The Rotherham NHS Foundation Trust aims to have resolved the majority of issues with its Meditech v6.0 electronic patient record implementation by the end of August.
The trust submitted an EPR recovery plan to Monitor in May following an intervention by the foundation trust regulator and persistent problems with the system, which resulted in the trust stopping all go-lives of the EPR.
A letter from Monitor to The Rotherham at the time said: “Data quality remains a significant risk. The trust is currently unable to rely on coding, case mix or activity data from the EPR system, significantly compromising the trust’s ability to manage performance effectively.”
The recovery plan, obtained by EHI under the Freedom of Information Act, says the trust would take 90 days to resolve the majority of functional issues, data quality and re-validation problems, improve usability for clinical staff and reduce the time taken to enter data.
“After 60 days we will start to review and plan for the introduction of the pharmacy module which will bring significant benefits in terms of patient safety, further reduction in data entry and speedier discharge for patients and enhanced communication across the health community,” it says.
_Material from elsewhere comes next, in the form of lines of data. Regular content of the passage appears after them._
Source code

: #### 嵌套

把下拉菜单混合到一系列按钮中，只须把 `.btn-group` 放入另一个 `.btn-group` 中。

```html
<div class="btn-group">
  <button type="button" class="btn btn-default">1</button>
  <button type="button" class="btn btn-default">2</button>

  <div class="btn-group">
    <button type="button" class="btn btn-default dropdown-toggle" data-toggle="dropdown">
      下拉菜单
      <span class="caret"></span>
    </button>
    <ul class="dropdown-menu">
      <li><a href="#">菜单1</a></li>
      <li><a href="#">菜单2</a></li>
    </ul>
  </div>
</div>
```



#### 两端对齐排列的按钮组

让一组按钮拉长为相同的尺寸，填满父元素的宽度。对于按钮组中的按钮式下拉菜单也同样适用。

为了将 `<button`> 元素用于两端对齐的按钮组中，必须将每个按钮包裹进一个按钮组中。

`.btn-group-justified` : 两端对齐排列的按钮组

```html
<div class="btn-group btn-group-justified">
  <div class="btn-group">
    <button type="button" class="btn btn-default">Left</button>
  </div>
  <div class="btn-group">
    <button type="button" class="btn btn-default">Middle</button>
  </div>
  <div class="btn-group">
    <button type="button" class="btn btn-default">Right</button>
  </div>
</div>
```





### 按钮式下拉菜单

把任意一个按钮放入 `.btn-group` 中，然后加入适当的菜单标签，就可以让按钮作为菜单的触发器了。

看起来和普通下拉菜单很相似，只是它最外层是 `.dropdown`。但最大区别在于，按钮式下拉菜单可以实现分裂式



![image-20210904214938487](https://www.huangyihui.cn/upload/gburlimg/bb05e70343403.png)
After being found in significant breach of its terms of authorisation by Monitor in February, Rotherham hired an external consultant, Larry Blevins, to conduct a review of the EPR.
The trust has decided to rework the system and will begin implementing new functionalities in the coming months. However, the trust board papers confirm it will install TPP’s SystmOne in A&E.
“From this point a clear prioritised plan for on-going construction of the system will be developed using the same methodology as the re-work programme,” says the recovery plan.
It adds that the trust has introduced several systems and processes to improve assurance and governance, such as forming a new clinical user group and a new change management control process.
“Clinical leads will be asked to attend the board to give their own personal views of progress on a monthly basis as additional assurance measure to the board,” the plan says.
Last month, the trust began a pilot called “the ortho project”, to reduce the time clinicians spend inputting data.
“Following a period of live use a number of clinical users have become dissatisfied with the design and construction of their workflows,” says the plan.
“In addition, multiple issues have been discovered and the associated work -around processes have produced problems such as with data accuracy.”
The pilot aims to re-engage orthopaedic users, “through analysis and redesign of workflows and identifying usability issues with the system.”
“This may or may not include elements of system reconfiguration and many will impact trust wide.”
Blevins is an external EPR expert flown in from the US. On a salary of £25,000 a month, his three-month contract has been extended.
The trust is also in the process of recruiting a new chief executive after former chief executive, Brian James, retired last year.